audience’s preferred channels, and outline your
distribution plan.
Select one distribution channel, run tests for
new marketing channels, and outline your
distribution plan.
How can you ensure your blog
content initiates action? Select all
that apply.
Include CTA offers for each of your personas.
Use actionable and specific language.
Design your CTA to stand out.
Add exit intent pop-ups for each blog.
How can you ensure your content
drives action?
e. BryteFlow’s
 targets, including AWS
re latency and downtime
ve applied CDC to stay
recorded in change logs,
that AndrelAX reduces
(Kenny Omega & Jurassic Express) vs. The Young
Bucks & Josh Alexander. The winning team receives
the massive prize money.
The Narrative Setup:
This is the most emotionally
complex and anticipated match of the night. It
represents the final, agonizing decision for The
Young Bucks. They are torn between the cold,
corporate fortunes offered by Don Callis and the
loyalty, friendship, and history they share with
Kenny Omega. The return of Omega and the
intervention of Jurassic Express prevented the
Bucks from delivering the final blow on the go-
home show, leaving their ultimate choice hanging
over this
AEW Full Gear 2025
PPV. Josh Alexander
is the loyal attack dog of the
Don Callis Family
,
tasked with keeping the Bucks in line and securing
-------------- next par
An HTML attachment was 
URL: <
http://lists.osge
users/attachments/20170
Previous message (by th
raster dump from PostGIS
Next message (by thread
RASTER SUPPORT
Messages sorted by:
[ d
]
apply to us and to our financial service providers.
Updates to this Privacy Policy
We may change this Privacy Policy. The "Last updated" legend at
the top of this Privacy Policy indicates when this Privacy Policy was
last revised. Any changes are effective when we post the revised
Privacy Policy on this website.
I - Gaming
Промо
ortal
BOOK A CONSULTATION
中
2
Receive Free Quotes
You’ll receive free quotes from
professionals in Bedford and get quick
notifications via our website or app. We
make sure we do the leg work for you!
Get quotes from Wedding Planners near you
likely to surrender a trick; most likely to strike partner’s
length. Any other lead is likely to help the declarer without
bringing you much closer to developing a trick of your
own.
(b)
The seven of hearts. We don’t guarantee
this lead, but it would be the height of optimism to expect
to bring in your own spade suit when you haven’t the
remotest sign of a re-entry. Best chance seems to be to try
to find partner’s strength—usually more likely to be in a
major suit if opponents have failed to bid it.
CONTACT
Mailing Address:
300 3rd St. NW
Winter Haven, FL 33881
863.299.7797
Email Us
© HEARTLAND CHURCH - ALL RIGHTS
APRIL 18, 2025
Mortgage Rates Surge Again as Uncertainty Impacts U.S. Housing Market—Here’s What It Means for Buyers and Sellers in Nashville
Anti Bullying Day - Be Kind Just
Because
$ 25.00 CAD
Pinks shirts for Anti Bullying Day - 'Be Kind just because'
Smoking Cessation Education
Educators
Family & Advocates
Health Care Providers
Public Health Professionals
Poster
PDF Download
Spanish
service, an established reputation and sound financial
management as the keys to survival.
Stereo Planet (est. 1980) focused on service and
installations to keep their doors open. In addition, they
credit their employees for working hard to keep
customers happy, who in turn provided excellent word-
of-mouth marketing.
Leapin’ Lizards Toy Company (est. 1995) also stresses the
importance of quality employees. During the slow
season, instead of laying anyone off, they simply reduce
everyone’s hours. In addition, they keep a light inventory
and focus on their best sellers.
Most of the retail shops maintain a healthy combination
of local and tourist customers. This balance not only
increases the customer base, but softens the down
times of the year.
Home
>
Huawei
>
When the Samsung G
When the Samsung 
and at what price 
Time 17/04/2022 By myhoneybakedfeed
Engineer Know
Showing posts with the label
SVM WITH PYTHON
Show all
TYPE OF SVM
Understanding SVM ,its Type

══════════

WORK ORDER: Of the entries above, repeat exactly the lines from the line with "new marketing channels, and outline your" through the line with "represents the final, agonizing", both of them included.

EXERCISE ANSWER:
new marketing channels, and outline your
distribution plan.
How can you ensure your blog
content initiates action? Select all
that apply.
Include CTA offers for each of your personas.
Use actionable and specific language.
Design your CTA to stand out.
Add exit intent pop-ups for each blog.
How can you ensure your content
drives action?
e. BryteFlow’s
 targets, including AWS
re latency and downtime
ve applied CDC to stay
recorded in change logs,
that AndrelAX reduces
(Kenny Omega & Jurassic Express) vs. The Young
Bucks & Josh Alexander. The winning team receives
the massive prize money.
The Narrative Setup:
This is the most emotionally
complex and anticipated match of the night. It
represents the final, agonizing decision for The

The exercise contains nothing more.